Total feed time (seconds) Write throughput (vectors / second) Write throughput (documents / second) Write throughput (MB / second) Avg query latency (ms)
Paragraph (single-vector) 88 5521 5521 8.48 2.56
Article (multi-vector) 97 5009 1931 7.69 3.43


As seen in the results above, the performance differences between the two cases are small. Feeding to the HNSW index when having multiple vectors per document takes 10% longer than in the single vector case, and the average query latency is 34% higher. These differences are explained by:

  • The HNSW index stores more information per graph node, and the greedy search algorithm must consider document-level uniqueness.

  • Accessing a single vector in a mixed tensor field attribute (e.g., tensor<float>(p{},x[384]) using the tuple {docid, vectorid} requires an extra memory access and calculations to locate the vector in memory.

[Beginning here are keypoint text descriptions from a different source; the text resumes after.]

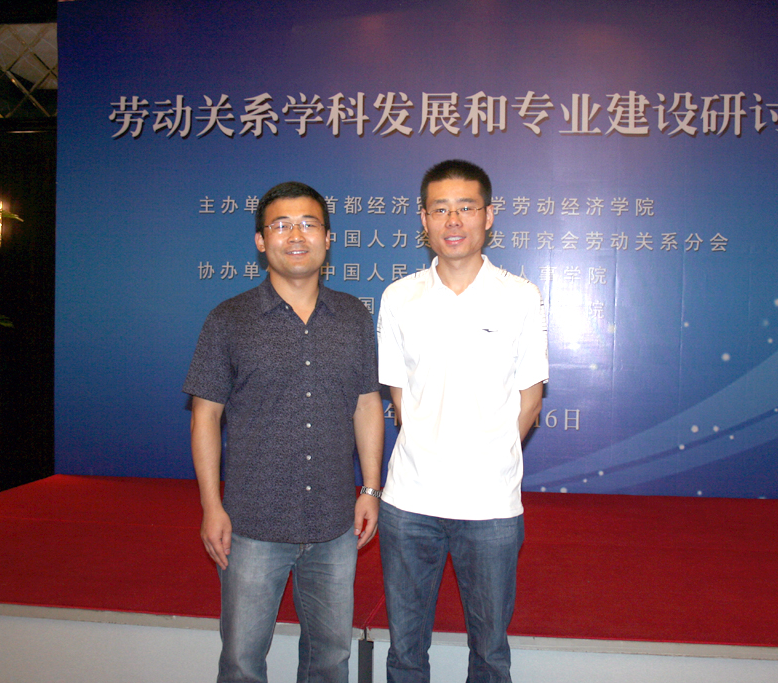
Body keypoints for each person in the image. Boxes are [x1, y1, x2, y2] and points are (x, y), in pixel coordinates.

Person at [183, 181, 384, 683]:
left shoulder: (354, 317)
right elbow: (205, 415)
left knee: (329, 661)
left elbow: (366, 404)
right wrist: (211, 505)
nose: (296, 235)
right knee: (242, 662)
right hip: (252, 525)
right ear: (260, 240)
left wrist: (370, 488)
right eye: (281, 225)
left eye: (309, 224)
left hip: (335, 525)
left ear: (328, 238)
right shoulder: (229, 319)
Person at [376, 160, 549, 683]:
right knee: (405, 652)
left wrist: (488, 456)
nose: (453, 221)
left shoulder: (520, 296)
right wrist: (431, 447)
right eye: (441, 209)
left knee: (490, 652)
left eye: (466, 208)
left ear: (488, 216)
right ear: (424, 220)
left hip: (490, 503)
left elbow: (531, 398)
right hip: (410, 501)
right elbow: (399, 395)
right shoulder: (399, 297)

Unlocking multi-vector tensor indexing use cases

As demonstrated in previous sections, multi-vector representation and indexing support in Vespa makes it easier to implement vector search over longer documents. In addition, it unlocks many use cases involving searching in multi-vector representations.

ColBERT end-to-end-retrieval

ColBERT is a multi-vector representation model built over BERT, where each wordpiece in the text is represented by an n-dimensional vector. This contrasts single vector representation models that perform pooling of the output vectors into a single vector representation. Multi-vector representations have demonstrated higher generalizability than single-vector models in a zero-shot search ranking setting. With multi-vector indexing support, it’s straightforward to implement end-to-end retrieval using ColBERT with Vespa, while previously, one could only use ColBERT as a re-ranking model.

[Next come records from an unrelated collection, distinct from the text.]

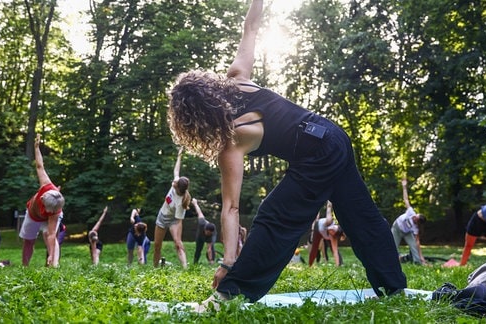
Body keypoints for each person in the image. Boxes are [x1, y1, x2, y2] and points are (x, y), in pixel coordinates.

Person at [167, 0, 406, 304]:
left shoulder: (232, 139)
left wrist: (228, 263)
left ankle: (230, 295)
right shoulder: (237, 76)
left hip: (319, 151)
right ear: (209, 88)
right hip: (333, 135)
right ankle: (394, 287)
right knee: (358, 215)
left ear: (194, 123)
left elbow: (230, 207)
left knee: (275, 215)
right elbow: (250, 27)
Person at [20, 134, 65, 267]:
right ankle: (25, 267)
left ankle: (54, 266)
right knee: (29, 241)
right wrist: (36, 147)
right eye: (47, 209)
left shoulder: (55, 210)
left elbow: (51, 235)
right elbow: (40, 166)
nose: (47, 212)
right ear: (42, 198)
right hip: (33, 215)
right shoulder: (45, 184)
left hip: (51, 218)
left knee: (49, 235)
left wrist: (51, 254)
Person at [152, 147, 191, 269]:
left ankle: (185, 268)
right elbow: (176, 170)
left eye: (175, 184)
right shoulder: (176, 183)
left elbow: (179, 221)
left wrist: (177, 238)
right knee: (157, 245)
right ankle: (155, 269)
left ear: (179, 189)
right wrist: (179, 155)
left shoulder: (181, 203)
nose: (173, 183)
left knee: (178, 244)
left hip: (174, 220)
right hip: (162, 216)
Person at [391, 178, 427, 265]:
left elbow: (417, 243)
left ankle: (418, 262)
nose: (414, 217)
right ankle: (391, 260)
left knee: (413, 245)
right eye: (416, 215)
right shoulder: (411, 212)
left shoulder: (416, 228)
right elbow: (406, 199)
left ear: (418, 222)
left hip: (406, 232)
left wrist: (422, 258)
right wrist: (404, 187)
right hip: (397, 228)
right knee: (391, 245)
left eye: (416, 219)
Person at [308, 201, 344, 267]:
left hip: (325, 234)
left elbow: (335, 251)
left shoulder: (333, 238)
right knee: (315, 248)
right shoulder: (329, 221)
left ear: (334, 234)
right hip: (318, 228)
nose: (331, 228)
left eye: (332, 231)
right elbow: (329, 207)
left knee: (334, 249)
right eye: (333, 227)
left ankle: (340, 264)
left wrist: (337, 266)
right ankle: (310, 265)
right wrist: (330, 200)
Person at [192, 198, 217, 265]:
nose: (208, 234)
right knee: (198, 249)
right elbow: (199, 212)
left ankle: (211, 261)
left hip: (210, 236)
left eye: (210, 233)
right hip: (200, 236)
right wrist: (195, 203)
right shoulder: (202, 222)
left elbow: (208, 249)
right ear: (205, 230)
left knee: (211, 248)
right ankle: (195, 263)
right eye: (208, 233)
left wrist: (211, 260)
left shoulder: (211, 235)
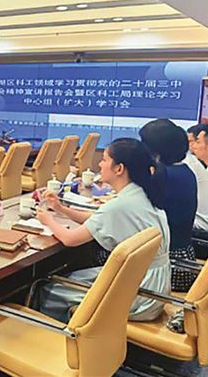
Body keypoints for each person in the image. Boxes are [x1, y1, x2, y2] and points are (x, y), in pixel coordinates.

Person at [33, 138, 171, 322]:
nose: (100, 164)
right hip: (154, 285)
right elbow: (98, 219)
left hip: (140, 295)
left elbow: (70, 239)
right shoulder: (140, 193)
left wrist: (48, 220)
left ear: (119, 168)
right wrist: (61, 209)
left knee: (50, 289)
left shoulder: (120, 205)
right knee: (74, 276)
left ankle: (56, 334)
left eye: (104, 159)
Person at [139, 119, 198, 292]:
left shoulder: (165, 176)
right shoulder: (184, 171)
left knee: (99, 252)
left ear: (155, 150)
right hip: (184, 258)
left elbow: (138, 211)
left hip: (169, 267)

field colbert_tokens type tensor<float>(t{}, x[128]) 

Word2Vec

Word2vec is one of the early ways to use neural networks for text search and classification. Unlike the more recent Transformer-based variants where word vectors are contextualized by self-attention, the word vector representation of a word does not change depending on other words in the text. With multi-vector indexing, it’s trivial to represent word vectors in Vespa.

field word2vec type tensor<float>(word{}, x[300]) 

Multi-vector indexing is particularly useful for product and e-commerce applications where the product has lots of metadata to filter and rank on and where the product metadata is constantly evolving.

Using vector representations of product images, produced by text-to-image models like CLIP has become a popular method for improving product search. With Vespa multi-vector indexing, e-commerce applications can easily search multiple product photos without introducing fan-out complexity. Vespa also allows using multi-vector indexing for multiple fields in the same schema.

field image_clip_embeddings type tensor<float>(i{},x[512])
field product_bullet_embeddings type tensor<bfloat16>(p{},x[384])
field product_embedding type tensor<int8>(x[256])

Using multiple nearestNeighbor query operators in the same query request, coupled with a ranking function, e-commerce apps can retrieve efficiently over multiple vector fields and expose the retrieved products to ML powered ranking functions.

Summary

This post introduced the challenges developers face while trying to fit long text documents into the narrow context window of Transformer-based vector embedding models and how Vespa’s multi-vector HNSW indexing support greatly simplifies the process and unlocks new use cases without complicated relationship modeling and serving architectures. Multi-vector indexing is available from Vespa 8.144.19.

Get started with Vespa multi-vector indexing using the multi-vector indexing sample application. The sample application can be deployed locally using the Vespa container image or using Vespa Cloud. Got questions? Join the community in Vespa Slack.

  1. Pre-training and fine-tuning the model using 256 wordpiece tokens instead of 128 (2x) would increase the computational training budget by 4x due to quadratic self-attention complexity.